Acacia lumholtzii
- Conservation status: Critically Endangered (NCA)

Scientific classification
- Kingdom: Plantae
- Clade: Tracheophytes
- Clade: Angiosperms
- Clade: Eudicots
- Clade: Rosids
- Order: Fabales
- Family: Fabaceae
- Subfamily: Caesalpinioideae
- Clade: Mimosoid clade
- Genus: Acacia
- Species: A. lumholtzii
- Binomial name: Acacia lumholtzii Leslie Pedley

= Acacia lumholtzii =

- Genus: Acacia
- Species: lumholtzii
- Authority: Leslie Pedley
- Conservation status: CR

Species of legume

Acacia lumholtzii, also known as Girringun wattle, is a shrub of the genus Acacia and the subgenus Plurinerves that is endemic to a small area of north eastern Australia.
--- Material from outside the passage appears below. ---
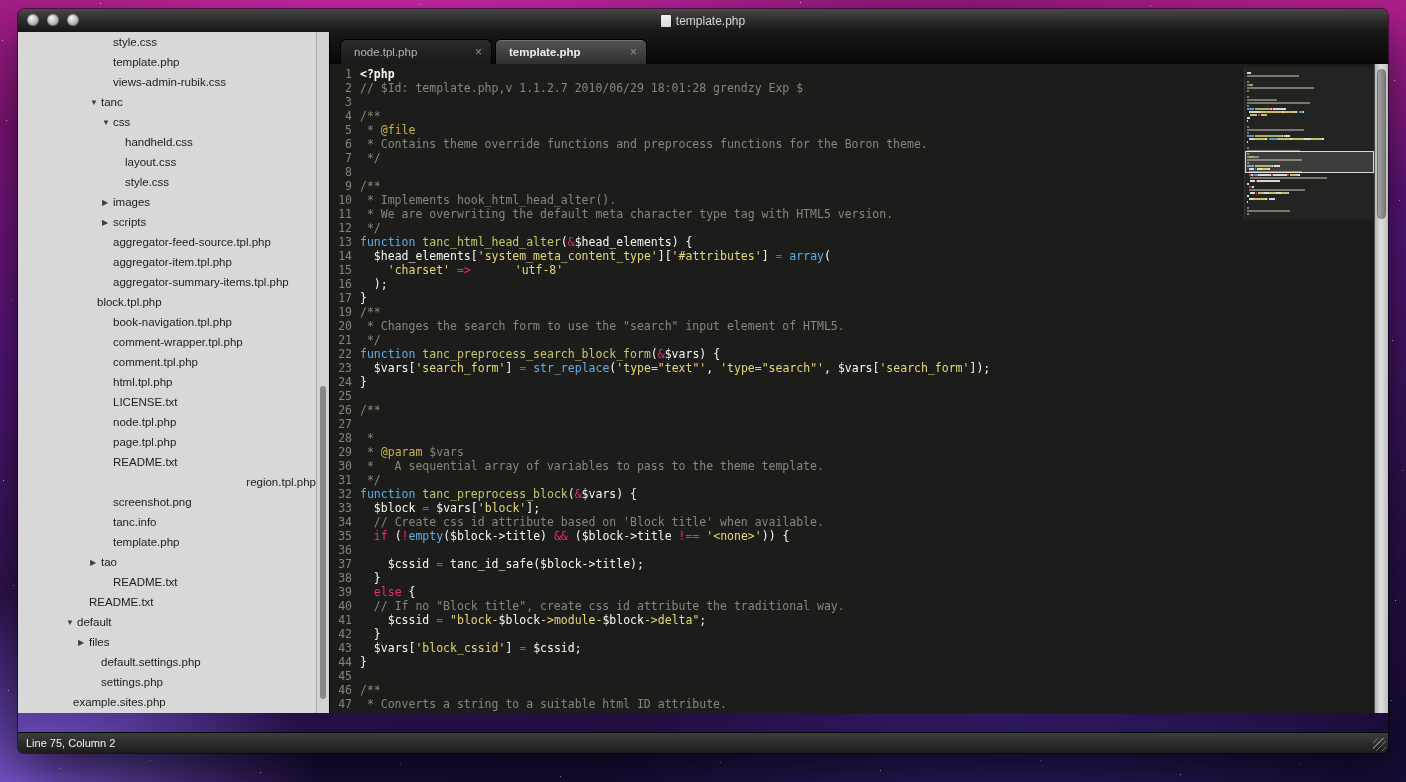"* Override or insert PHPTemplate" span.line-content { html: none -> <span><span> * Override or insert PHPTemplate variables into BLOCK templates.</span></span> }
It is listed as "critically endangered" under the Nature Conservation Act 1992.

==Description==
The shrub typically grows to a height of 2 to 4 m and has cream coloured and lenticellate bark with ribbed branchlets covered in dark brown hairs. Like most species of Acacia it has phyllodes rather than true leaves. The evergreen phyllodes have a linear but are narrowed toward the base and have a length of 8 to 11 cm and a width of 3 to 4 mm and mostly have seven prominent but widely spaced longitudinal nerves.

==Taxonomy==
The species was first formally described in 2006 by the botanist Leslie Pedley as part of the work Notes on Acacia Mill. (Leguminosae: Mimosoideae), chiefly from Queensland as published in the journal Austrobaileya.

==Distribution==
It is confined to small area in Girringun National Park on Bishop Peak located to the south of Cardwell in Queensland where it is often situated on rack pavements and cliffs composed of granite.

==Conservation Status==
It was originally listed as vulnerable according to the Nature Conservation Act 1992. Currently it is listed as "Critically endangered" through the Nature Conservation (Plants) Regulation 2020 under the same act.